Asset Management Is For Women Too (featuring Janet Green)By Judi Hess
One thing I have been noticing more and more is the number of women entering the field of asset and asset investment management. In fact, many of Copperleaf’s clients are women who are taking a leading role in their organizations in planning and managing their asset investments more strategically, to minimize risk and create the highest value for their organizations.
Certainly the prevalence of women is not evident by attending an asset management conference…yet. But it occurred to me that this is a great role for women in a field where you might not expect to find many women! And I believe this is the beginning of an exciting trend and would like to highlight some of these women—and the interesting work they’re doing—to establish some role models and shine a light on this as a possible career path for young women.
In this article, we are featuring:
How did you get involved in the field of asset management?
I started my career at FortisBC (at that time it was Terasen Gas) in the System Integrity group, where our focus was ensuring the long term safety and operation of our transmission pipelines. We would recommend maintenance, inspections, or capital investments that would extend the life of those assets. This was really my first introduction to the concepts of asset management. After a few years in that role, I was looking for a change when a position in our Asset Management department came up. I took on the role of managing the maintenance planning group for our gas assets. It was in this role that I truly embraced and applied the principles of PAS55. Since then I’ve had the opportunity to grow and expand my responsibility in the group and to continue to develop our asset management maturity.
What attracted you to this field?
What first attracted me to asset management was the multidisciplinary nature of the work. In an asset-intensive organization like a utility the principles of asset management are so integral to the success of the organization that we get involved in many aspects of the business: operations, engineering, finance, regulatory, etc. It’s a great way to learn about how the company operates. Asset management also provided an opportunity to leverage my technical engineering background while giving me some exposure to a wide variety of the business functions within the organization.

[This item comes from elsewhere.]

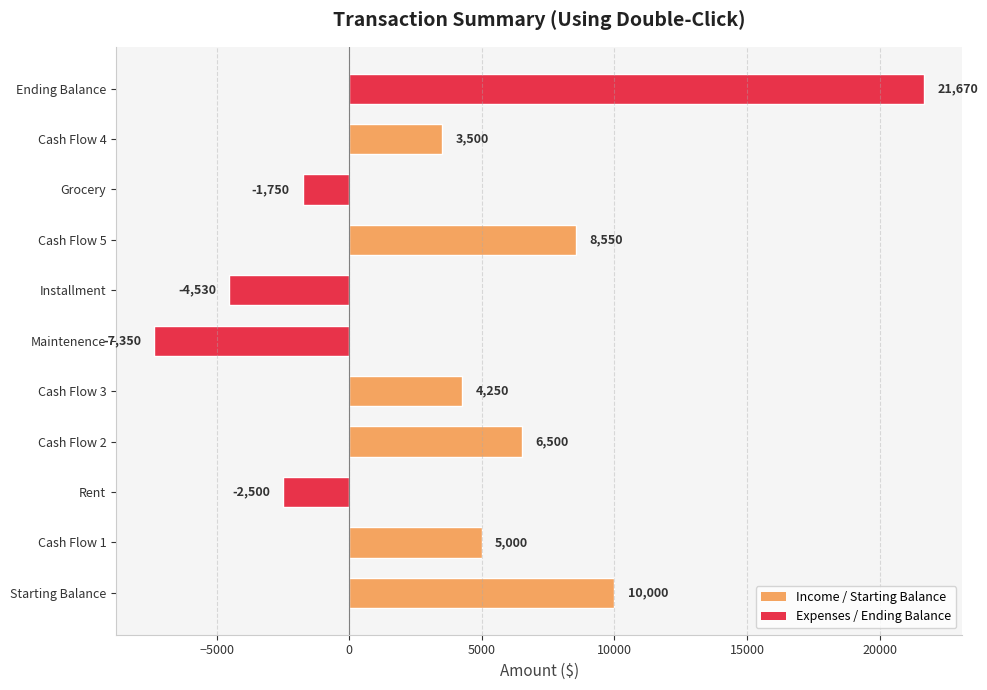

How many values are below zero?

4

What excites you most about this field?
What excites me most is seeing the principles of asset management gain traction, not only in the utility industry, but in other industries as well. Although every business and every industry has a slightly different approach, the importance of asset management practices and the life-cycle approach to managing assets has gained a lot of acceptance in recent years. Formalized asset management functions are becoming prevalent in many industries. As more and more companies and industries develop their asset management best practices, the opportunities to learn from one another grows exponentially. I’m looking forward to seeing what the next ten to twenty years in asset management will look like.
What are the most rewarding aspects of the work you do?
It’s being able to see the big picture and contribute to company performance. To make informed decisions our whole team has to understand what the company priorities are so we can develop our asset management strategies to support those priorities. There are a lot of moving parts, but the challenge is what makes it such a rewarding field to work in.
Where are you (and your team) making the biggest impact?
We’re currently making the biggest impact by working cooperatively with operations to improve our short and long-term planning of maintenance and capital activities. Not only are we ensuring that our activities are being prioritized to add the greatest value, but we’re also working with operations to make sure that those activities are planned in such a way that we can achieve the greatest efficiency of resources.
What do you think are the biggest challenges?
Working with different groups throughout the organization is one of the most rewarding aspects of asset management, but can also be the most challenging. Almost any initiative that we’re pursuing in Asset Management touches at least one, if not several, other groups in the organization. There are always competing interests and priorities in the groups that we’re working with. Finding ways help address those priorities while still advancing asset management principles can be a hard line to walk. It becomes very important to have strong working relationships with others in the company to help arrive at a solution that works for all.
Would you recommend asset management to other women as a career?
Absolutely. Asset management is the perfect way to combine your technical knowledge and business acumen. Because it covers such a broad skill set, individuals from a wide variety of educational backgrounds and with a wide variety of skill sets can find a rewarding career in asset management.